Output Knowledge Created
Message 30 itself does not produce new findings — it is a planning and transition message. However, it sets the stage for the output that follows. The investigations it launches will eventually produce:
c2-optimization-proposal-4.md: A comprehensive document cataloging 18 specific micro-optimizations across GPU kernels, CPU synthesis, and memory transfers, with implementation guidance and estimated speedups of 30-43%.- Quantified understanding of transfer pipeline penalties: The discovery that a,b,c vectors are transferred from pageable memory (not pinned), achieving ~14 GiB/s instead of ~25 GiB/s, and that tail_msm bases suffer an unnecessary pageable copy penalty.
- Identification of a critical cooperative kernel bottleneck: The batch addition routine in the split MSM suffers from shared memory bank conflicts that limit throughput.
- Ruled-out optimizations: Concrete evidence that tensor cores cannot be used (non-TC data types), streaming NTT is infeasible (requires full polynomial), SoA layout provides no benefit (single scalar per point), and NUMA/THP impact is marginal for the GPU-bound phases.
- Confirmed feasible optimizations: Parallelizing B_G2 CPU MSM across circuits, fusing LDE_powers into NTT steps, and the small-vec optimization for LinearCombination Indexer.
The Significance of the Pivot
Message 30 represents a shift in optimization philosophy. The first three proposals were about what to compute less of or when to compute it — reduce memory by streaming, eliminate redundant SRS loads, batch across sectors. These are architectural optimizations that change the structure of the pipeline.

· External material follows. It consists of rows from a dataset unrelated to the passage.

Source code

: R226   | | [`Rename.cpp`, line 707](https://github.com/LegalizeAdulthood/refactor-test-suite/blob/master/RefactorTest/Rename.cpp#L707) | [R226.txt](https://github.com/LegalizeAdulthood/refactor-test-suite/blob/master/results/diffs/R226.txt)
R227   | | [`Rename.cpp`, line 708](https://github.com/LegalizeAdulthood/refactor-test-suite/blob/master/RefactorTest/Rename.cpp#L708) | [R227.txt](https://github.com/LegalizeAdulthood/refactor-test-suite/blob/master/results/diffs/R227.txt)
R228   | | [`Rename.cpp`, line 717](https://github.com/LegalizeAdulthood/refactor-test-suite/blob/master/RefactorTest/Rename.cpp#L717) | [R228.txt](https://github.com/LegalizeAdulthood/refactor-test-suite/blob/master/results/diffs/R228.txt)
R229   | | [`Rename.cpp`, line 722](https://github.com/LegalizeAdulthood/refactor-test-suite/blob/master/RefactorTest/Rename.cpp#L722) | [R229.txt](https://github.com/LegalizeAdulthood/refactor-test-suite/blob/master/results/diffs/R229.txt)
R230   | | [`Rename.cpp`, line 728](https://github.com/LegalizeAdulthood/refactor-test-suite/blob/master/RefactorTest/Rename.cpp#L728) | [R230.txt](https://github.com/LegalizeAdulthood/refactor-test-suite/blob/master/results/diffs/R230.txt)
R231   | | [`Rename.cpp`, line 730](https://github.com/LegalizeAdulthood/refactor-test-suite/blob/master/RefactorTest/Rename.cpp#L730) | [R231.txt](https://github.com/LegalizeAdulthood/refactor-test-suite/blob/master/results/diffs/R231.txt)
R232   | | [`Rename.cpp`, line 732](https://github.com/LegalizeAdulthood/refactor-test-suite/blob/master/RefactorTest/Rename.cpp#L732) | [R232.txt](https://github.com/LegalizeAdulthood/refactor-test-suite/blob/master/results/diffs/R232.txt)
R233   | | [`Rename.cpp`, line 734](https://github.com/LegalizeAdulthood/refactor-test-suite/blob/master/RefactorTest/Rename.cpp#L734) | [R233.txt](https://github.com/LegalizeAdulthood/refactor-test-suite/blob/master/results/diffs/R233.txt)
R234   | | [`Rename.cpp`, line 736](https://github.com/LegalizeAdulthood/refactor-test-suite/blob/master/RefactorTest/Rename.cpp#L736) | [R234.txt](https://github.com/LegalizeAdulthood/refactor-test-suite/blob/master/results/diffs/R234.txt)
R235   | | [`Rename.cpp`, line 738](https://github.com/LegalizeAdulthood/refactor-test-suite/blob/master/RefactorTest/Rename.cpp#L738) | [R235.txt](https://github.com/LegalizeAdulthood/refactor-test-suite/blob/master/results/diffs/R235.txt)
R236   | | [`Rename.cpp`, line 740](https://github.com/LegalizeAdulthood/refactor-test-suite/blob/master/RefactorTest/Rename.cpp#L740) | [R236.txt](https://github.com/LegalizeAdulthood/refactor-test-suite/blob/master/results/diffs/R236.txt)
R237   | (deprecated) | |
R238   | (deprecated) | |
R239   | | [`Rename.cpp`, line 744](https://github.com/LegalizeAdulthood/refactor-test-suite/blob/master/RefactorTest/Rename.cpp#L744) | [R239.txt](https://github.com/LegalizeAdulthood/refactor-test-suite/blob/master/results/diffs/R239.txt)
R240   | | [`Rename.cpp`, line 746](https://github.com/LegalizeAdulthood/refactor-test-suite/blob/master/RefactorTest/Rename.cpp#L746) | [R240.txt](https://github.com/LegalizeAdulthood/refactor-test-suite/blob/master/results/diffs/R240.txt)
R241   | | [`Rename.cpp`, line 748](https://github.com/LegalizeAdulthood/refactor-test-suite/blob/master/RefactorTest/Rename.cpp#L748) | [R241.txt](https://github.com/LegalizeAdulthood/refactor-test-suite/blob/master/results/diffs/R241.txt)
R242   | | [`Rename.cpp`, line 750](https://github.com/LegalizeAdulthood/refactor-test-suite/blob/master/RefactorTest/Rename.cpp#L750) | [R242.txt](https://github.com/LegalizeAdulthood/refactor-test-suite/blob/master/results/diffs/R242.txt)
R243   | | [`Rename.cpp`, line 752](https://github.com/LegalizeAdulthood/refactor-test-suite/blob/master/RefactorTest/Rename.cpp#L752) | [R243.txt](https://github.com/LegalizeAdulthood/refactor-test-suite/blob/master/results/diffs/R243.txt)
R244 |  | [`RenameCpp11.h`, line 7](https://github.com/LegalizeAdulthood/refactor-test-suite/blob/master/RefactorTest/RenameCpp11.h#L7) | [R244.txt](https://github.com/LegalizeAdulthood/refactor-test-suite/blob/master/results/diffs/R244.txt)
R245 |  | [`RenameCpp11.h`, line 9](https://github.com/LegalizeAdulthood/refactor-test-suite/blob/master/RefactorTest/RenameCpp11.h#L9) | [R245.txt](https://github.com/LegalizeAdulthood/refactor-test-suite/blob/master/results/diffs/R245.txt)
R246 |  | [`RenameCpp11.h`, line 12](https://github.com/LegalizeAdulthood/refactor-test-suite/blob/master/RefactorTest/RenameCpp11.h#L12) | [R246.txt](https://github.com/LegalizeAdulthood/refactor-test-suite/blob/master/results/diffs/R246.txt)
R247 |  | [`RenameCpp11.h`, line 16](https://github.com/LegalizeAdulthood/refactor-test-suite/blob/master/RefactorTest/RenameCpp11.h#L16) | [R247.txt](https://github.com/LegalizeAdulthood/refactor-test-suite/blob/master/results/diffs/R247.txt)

The compute-level investigation, by contrast, is about how to compute each operation more efficiently. It asks: given that we must perform this NTT, how can we make each thread block do more useful work per cycle? Given that we must transfer these a,b,c vectors, how can we make the PCIe bus utilization approach its theoretical peak?
This distinction matters because the two classes of optimization are multiplicative, not additive. If architectural optimizations reduce the total work by 3x, and compute optimizations make each unit of work 1.4x faster, the combined effect is 4.2x — better than either alone. Message 30 is the moment the assistant recognizes that the architectural layer has been thoroughly explored and the next layer of the optimization stack must now be attacked.
Conclusion
Message 30 is a brief message — barely a sentence of substantive text plus a structured todo list — but it carries enormous weight in the trajectory of the investigation. It is the pivot point where the research shifts from macro to micro, from architecture to arithmetic, from memory layouts to warp schedulers. The assistant's systematic approach — review everything first, then launch parallel deep dives — reflects a disciplined research methodology that would ultimately yield 18 concrete optimization opportunities and a 30-43% estimated speedup.
The message also reveals the assistant's assumptions about where the next wins will be found: GPU kernel occupancy and shared memory for NTT, bucket sizing and warp utilization for MSM. Some of these assumptions would prove correct; others would be refined or overturned by the subsequent analysis. But the decision to investigate systematically, to read the actual source code rather than speculate, is what gives the resulting proposal its credibility.
In the broader narrative of the C2 optimization effort, message 30 is the moment the investigation goes from "what could we change about the pipeline architecture?" to "how fast can we make each individual operation?" It is the bridge between the possible and the practical.